I’ve sometimes thought of these and other experiences as examples of reverse discrimination, and at one level maybe they are. But once I became aware of the concept of “white privilege,” I began to see things differently. I first learned about the concept when more than 20 years ago I read an article called White Privilege: Unpacking the Invisible Knapsack by Peggy McIntosh (1988). That piece, simple and brief though it was, fundamentally changed the way I think about race in the United States. In the article, McIntosh lists multiple ways in which her whiteness gives her privileges and advantages that African-Americans typically don’t have. For example: “I can go shopping alone most of the time, pretty well assured that I will not be followed or harassed” or “If a traffic cop pulls me over, or if the IRS audits my tax return, I can be sure I haven’t been singled out because of my race,” or “Whether I use checks, credit cards, or cash, I can count on my skin color not to work against the appearance of financial reliability.” Understanding white privilege, and more importantly recognizing how I benefit from it every day, doesn’t make what happened to our children any less personally painful, but it does help me put things in perspective.
So when I think about current discussions on race relations in the U.S. and remind myself of the continuing reality of white privilege, I understand the reaction of many African-Americans to the verdict in the George Zimmerman case. Regardless of what the verdict perhaps should have been or what Zimmerman’s intentions were, I’m not surprised at the anger, hurt and frustration when he was found innocent. Whether or not Trayvon Martin did anything wrong, I understand why once again it feels like an African-American was treated unjustly simply because of the color of his skin. I understand what President Obama and so many other African-American men mean when they say, “Trayvon Martin could have been me.”
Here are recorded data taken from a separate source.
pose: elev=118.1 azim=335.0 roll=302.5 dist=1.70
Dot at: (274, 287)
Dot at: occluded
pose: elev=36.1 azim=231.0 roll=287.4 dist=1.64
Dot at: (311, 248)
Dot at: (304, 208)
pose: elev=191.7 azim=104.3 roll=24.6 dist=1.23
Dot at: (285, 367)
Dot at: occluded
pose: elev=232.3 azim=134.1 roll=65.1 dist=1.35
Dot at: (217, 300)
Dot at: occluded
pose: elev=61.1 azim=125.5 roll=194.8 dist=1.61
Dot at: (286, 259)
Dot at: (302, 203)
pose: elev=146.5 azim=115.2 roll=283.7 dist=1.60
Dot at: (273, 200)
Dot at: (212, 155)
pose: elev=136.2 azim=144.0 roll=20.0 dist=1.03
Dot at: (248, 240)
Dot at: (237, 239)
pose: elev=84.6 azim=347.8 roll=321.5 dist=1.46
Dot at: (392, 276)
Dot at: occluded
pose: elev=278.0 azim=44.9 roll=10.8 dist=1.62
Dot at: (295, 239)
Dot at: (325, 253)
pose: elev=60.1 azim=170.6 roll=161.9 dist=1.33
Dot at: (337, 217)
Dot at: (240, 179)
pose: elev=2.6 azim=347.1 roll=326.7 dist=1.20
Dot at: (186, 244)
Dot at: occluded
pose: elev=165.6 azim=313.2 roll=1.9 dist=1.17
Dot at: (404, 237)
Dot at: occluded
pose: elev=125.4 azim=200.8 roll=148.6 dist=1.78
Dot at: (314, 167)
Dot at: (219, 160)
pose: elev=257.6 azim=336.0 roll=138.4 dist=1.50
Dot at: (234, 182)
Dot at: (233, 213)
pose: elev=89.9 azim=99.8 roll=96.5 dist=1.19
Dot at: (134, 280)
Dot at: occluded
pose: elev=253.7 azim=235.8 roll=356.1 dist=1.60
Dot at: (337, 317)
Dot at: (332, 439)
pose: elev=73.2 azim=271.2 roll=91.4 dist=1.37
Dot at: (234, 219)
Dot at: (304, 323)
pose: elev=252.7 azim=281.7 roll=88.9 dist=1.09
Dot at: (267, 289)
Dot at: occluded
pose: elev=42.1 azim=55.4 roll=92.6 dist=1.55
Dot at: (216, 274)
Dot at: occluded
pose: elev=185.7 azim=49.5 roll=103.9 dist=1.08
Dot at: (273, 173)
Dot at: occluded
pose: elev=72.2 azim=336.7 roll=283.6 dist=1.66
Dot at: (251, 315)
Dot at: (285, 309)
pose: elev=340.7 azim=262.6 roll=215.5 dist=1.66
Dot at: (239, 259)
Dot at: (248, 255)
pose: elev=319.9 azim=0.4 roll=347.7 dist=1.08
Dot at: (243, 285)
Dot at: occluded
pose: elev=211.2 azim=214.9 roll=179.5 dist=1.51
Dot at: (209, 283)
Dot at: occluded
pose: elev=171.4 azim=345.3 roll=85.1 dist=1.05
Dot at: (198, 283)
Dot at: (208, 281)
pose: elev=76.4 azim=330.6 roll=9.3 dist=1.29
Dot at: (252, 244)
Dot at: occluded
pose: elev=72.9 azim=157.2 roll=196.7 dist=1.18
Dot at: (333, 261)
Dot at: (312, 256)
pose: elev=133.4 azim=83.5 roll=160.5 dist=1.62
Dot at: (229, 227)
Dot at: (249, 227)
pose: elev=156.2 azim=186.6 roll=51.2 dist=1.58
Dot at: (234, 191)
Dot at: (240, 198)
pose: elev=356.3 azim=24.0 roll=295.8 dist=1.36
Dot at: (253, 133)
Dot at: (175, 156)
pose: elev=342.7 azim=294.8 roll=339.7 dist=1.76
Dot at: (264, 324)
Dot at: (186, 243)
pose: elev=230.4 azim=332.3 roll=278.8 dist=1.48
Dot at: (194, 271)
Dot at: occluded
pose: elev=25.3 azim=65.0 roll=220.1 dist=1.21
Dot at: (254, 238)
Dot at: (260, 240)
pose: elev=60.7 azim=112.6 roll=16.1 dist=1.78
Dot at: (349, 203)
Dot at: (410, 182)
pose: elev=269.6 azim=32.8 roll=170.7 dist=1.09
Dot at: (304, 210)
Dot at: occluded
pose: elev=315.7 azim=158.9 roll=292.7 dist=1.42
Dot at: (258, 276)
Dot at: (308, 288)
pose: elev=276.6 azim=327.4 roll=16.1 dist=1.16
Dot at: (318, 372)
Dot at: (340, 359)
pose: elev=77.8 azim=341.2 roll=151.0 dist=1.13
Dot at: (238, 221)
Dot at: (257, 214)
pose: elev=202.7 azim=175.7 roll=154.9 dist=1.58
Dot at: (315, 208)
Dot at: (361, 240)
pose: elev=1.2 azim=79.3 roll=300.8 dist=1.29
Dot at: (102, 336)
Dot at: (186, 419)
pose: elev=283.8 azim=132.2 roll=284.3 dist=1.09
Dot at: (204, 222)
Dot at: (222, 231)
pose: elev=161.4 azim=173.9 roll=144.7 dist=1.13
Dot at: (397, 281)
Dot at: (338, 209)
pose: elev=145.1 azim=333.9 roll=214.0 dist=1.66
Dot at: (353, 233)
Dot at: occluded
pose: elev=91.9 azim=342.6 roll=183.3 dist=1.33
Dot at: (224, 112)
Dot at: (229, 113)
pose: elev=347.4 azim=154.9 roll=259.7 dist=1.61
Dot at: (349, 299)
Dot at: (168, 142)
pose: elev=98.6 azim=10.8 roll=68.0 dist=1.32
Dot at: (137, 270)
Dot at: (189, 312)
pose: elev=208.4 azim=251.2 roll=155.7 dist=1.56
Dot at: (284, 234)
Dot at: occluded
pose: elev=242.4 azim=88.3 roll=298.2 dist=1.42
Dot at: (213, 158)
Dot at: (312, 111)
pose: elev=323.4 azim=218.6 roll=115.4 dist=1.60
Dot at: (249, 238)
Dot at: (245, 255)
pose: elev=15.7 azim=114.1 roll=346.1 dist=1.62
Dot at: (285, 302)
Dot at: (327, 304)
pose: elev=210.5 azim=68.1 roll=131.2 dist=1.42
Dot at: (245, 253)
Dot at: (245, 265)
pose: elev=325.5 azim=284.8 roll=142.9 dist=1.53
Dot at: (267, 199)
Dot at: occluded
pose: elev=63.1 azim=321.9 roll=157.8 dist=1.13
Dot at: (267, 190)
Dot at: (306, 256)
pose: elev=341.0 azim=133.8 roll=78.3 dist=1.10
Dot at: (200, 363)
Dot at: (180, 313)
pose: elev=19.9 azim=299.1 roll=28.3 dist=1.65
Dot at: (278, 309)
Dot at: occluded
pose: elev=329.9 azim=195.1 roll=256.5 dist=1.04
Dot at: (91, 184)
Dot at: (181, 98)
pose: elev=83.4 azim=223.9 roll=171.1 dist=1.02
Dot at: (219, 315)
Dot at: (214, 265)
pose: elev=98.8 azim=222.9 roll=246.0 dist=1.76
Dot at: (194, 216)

My high school short story ended with this sentence: “Until things were better, Rosie and Caleb [the mother and father in the story] would have to live as two of the many that were ‘created equal,’ but not treated equal.” Rereading the story almost 50 years later, my feelings about it are mixed. On the one hand, it is embarrassing to realize how stereotypical and condescending my attitudes were toward African-Americans. It is also depressing to note that the last sentence could still be written today – “things” are probably better, but “the many that were ‘created equal'” are still not “treated equal.” On the other hand, the fact that I actually wrote on the topic of race and lamented the sorry state of affairs in 1964 is a positive indication of the journey I had begun toward understanding the nature of racism and trying to do something about it. In the years since I wrote that story, I have been on a long personal journey. I know I’ve stumbled, lost my way, and not liked myself very much sometimes for things I’ve said, done or thought regarding race, but I also know that in my heart I long for genuine racial justice and equality and try to match my actions and words with the desires of my heart.